Hearts of these Prkca (protein kinase C, alpha) targeted mutation mice are hypercontractile, protecting them from heart failure induced by pressure overload. Homozygotes are viable, fertile, and have no overt phenotype. This strain may be useful in studies of heart failure.
Jeffery D. Molkentin, Cincinnati Children's Hospital
Hearts of these targeted mutation mice are hypercontractile, protecting them from heart failure induced by pressure overload. Homozygotes are viable, fertile, and have no overt phenotype. The targeted mutation eliminates expression, as determined by Western blot. This strain may be useful in studies of heart failure.
The exon encoding the ATP-binding region was replaced with a neomycin resistance cassette. A 129-derived embryonic stem (ES) cell line was used to create the mutation. Chimera's were crossed to C57BL/6 and the line was maintained on a mixed C57BL/6 and 129 background by the donating laboratory.

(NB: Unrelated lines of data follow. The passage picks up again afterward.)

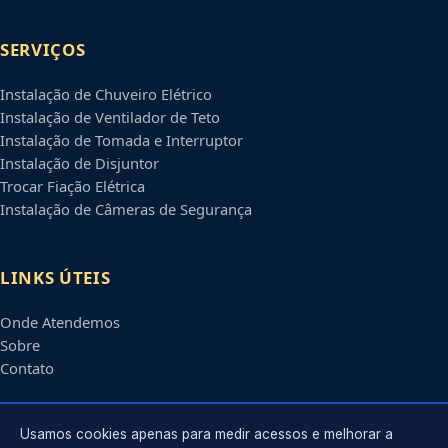
SERVIÇOS
Instalação de Chuveiro Elétrico
Instalação de Ventilador de Teto
Instalação de Tomada e Interruptor
Instalação de Disjuntor
Trocar Fiação Elétrica
Instalação de Câmeras de Segurança
LINKS ÚTEIS
Onde Atendemos
Sobre
Contato
CONTATO
Usamos cookies apenas para medir acessos e melhorar a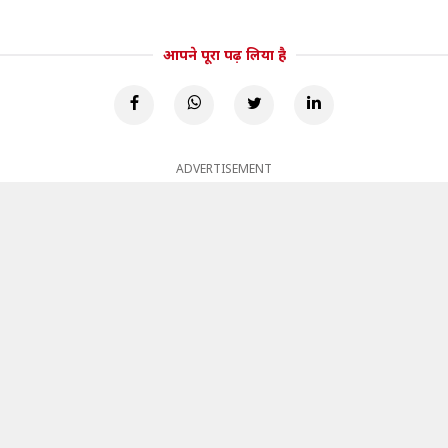
आपने पूरा पढ़ लिया है
ADVERTISEMENT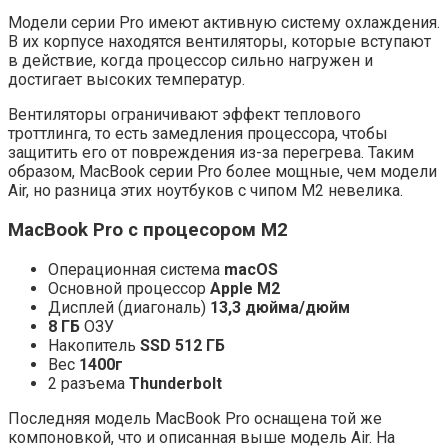
Модели серии Pro имеют активную систему охлаждения.
В их корпусе находятся вентиляторы, которые вступают
в действие, когда процессор сильно нагружен и
достигает высоких температур.
Вентиляторы ограничивают эффект теплового
троттлинга, то есть замедления процессора, чтобы
защитить его от повреждения из-за перегрева. Таким
образом, MacBook серии Pro более мощные, чем модели
Air, но разница этих ноутбуков с чипом M2 невелика.
MacBook Pro с процесором M2
Операционная система
macOS
Основной процессор
Apple M2
Дисплей (диагональ)
13,3 дюйма/дюйм
8 ГБ
ОЗУ
Накопитель
SSD 512 ГБ
Вес
1400г
2 разъема
Thunderbolt
Последняя модель MacBook Pro оснащена той же
компоновкой, что и описанная выше модель Air. На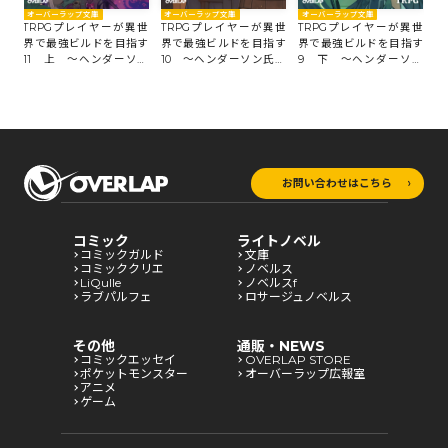
オーバーラップ文庫
オーバーラップ文庫
オーバーラップ文庫
オ
異世
TRPGプレイヤーが異世
TRPGプレイヤーが異世
TRPGプレイヤーが異世
T
す
界で最強ビルドを目指す
界で最強ビルドを目指す
界で最強ビルドを目指す
界
ソン
11 上 ～ヘンダーソン
10 ～ヘンダーソン氏の
9 下 ～ヘンダーソン
9
氏の福音を～
福音を～
氏の福音を～
氏
お問い合わせはこちら
コミック
ライトノベル
コミックガルド
文庫
コミッククリエ
ノベルス
LiQulle
ノベルスf
ラブパルフェ
ロサージュノベルス
その他
通販・NEWS
コミックエッセイ
OVERLAP STORE
ポケットモンスター
オーバーラップ広報室
アニメ
ゲーム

|Allele Name||targeted mutation 1, Jeffery D Molkentin|
|Allele Type||Targeted (Null/Knockout)|
|Gene Symbol and Name||Prkca, protein kinase C, alpha|
|Strain of Origin||129|
|Molecular Note||Homologous recombination was used to replace the exon encoding the ATP-binding cassette with a neomycin resistance gene. A lack of protein expression was confirmed by Western blot analysis.|
|Mutations Made By|| |
Jeffery Molkentin, Cincinnati Children's Hospital
When maintained as a live colony, heterozygotes or homozygotes may be bred.
When using the B6;129-Prkcatm1Jmk/J mouse strain in a publication, please cite the originating article(s) and include JAX stock #009068 in your Materials and Methods section.